[FLINK-7143] Partition assignment for Kafka consumer is not stable - ASF JIRA

XML

Word

Printable

JSON

Details

Type: Bug
Status: Closed
Priority: Blocker
Resolution: Fixed
Affects Version/s: 1.3.1
Fix Version/s: 1.3.2, 1.4.0
Component/s: Connectors / Kafka
Labels:
None

Description

Important Notice:

Upgrading jobs from 1.2.x exhibits no known problems. Jobs from 1.3.0 and 1.3.1 with incorrect partition assignments cannot be automatically fixed by upgrading to Flink 1.3.2 via a savepoint, because the upgraded version would resume the wrong partition assignment from the savepoint. A workaround is to assign a different uuid to the Kafka source (so the offsets won't be resumed from the savepoint) and let it start from the latest offsets committed to Kafka instead. Note that this may violate exactly-once semantics and introduce some duplicates, because Kafka's committed offsets are not guaranteed to be 100% up date date with Flink's internal offset tracking. To maximize the alignment between the offsets in Kafka and those tracked by Flink, we suggest to abort the 1.3.x job via the "cancel with savepoint" command (https://ci.apache.org/projects/flink/flink-docs-release-1.3/setup/savepoints.html#cancel-job-with-savepoint) during the upgrade process.

Original Issue Description

While deploying Flink 1.3 release to hundreds of routing jobs, we found some issues with partition assignment for Kafka consumer. some partitions weren't assigned and some partitions got assigned more than once.

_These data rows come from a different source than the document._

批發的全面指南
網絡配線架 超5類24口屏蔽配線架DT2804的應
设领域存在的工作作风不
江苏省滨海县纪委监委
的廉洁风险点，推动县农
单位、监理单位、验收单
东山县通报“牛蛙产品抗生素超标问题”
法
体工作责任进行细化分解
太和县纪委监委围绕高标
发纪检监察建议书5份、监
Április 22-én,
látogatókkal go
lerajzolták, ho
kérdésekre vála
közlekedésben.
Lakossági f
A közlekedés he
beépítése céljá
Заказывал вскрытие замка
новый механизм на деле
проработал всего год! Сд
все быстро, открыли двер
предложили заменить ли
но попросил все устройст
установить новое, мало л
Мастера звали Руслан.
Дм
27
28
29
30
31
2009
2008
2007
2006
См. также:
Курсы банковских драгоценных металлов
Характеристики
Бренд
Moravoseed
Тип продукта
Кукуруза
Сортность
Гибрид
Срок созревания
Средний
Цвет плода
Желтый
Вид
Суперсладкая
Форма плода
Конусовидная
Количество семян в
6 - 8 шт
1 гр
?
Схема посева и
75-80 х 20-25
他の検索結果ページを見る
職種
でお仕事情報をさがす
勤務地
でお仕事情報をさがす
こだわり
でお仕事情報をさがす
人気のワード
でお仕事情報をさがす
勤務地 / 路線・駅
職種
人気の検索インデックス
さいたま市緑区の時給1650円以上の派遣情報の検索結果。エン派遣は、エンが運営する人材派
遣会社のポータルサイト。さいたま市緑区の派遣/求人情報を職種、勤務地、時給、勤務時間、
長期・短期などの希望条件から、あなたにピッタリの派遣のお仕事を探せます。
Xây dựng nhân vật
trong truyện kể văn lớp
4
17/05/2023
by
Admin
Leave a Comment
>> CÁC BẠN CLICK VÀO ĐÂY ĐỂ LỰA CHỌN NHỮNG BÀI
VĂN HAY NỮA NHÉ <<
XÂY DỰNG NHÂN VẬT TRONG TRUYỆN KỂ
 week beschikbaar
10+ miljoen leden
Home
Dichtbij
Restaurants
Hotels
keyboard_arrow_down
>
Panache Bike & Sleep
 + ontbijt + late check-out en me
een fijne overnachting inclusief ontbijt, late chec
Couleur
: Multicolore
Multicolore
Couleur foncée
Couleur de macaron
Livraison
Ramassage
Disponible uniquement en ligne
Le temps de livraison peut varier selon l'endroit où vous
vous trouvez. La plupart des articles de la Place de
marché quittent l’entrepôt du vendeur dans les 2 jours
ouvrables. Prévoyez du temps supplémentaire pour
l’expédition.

Here is the bug introduced in Flink 1.3.

	protected static void initializeSubscribedPartitionsToStartOffsets(...) {
                ...
		for (int i = 0; i < kafkaTopicPartitions.size(); i++) {
			if (i % numParallelSubtasks == indexOfThisSubtask) {
				if (startupMode != StartupMode.SPECIFIC_OFFSETS) {
					subscribedPartitionsToStartOffsets.put(kafkaTopicPartitions.get(i), startupMode.getStateSentinel());
				}
                ...
         }

The bug is using array index i to mod against numParallelSubtasks. if the kafkaTopicPartitions has different order among different subtasks, assignment is not stable cross subtasks and creates the assignment issue mentioned earlier.

fix is also very simple, we should use partitionId to do the mod if (kafkaTopicPartitions.get(i).getPartition() % numParallelSubtasks == indexOfThisSubtask). That would result in stable assignment cross subtasks that is independent of ordering in the array.

marking it as blocker because of its impact.